WORK TO BE COMPLETED:
Output the opening lines of the records exactly. End with the line that contains "part: (174, 974) -> (294, 741), removed".
# # # #
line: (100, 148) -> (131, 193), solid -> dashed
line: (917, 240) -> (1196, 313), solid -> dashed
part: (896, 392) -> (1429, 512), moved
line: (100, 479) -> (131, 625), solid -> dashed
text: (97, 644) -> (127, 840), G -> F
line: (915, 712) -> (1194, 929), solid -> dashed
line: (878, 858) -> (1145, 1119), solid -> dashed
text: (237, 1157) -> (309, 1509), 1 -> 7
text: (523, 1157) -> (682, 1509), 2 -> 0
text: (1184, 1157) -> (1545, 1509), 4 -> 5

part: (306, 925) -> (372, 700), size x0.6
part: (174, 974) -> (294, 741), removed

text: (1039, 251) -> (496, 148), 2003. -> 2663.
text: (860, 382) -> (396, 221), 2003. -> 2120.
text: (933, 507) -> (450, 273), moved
# # # #
FINISHED EXERCISE:
line: (100, 148) -> (131, 193), solid -> dashed
line: (917, 240) -> (1196, 313), solid -> dashed
part: (896, 392) -> (1429, 512), moved
line: (100, 479) -> (131, 625), solid -> dashed
text: (97, 644) -> (127, 840), G -> F
line: (915, 712) -> (1194, 929), solid -> dashed
line: (878, 858) -> (1145, 1119), solid -> dashed
text: (237, 1157) -> (309, 1509), 1 -> 7
text: (523, 1157) -> (682, 1509), 2 -> 0
text: (1184, 1157) -> (1545, 1509), 4 -> 5

part: (306, 925) -> (372, 700), size x0.6
part: (174, 974) -> (294, 741), removed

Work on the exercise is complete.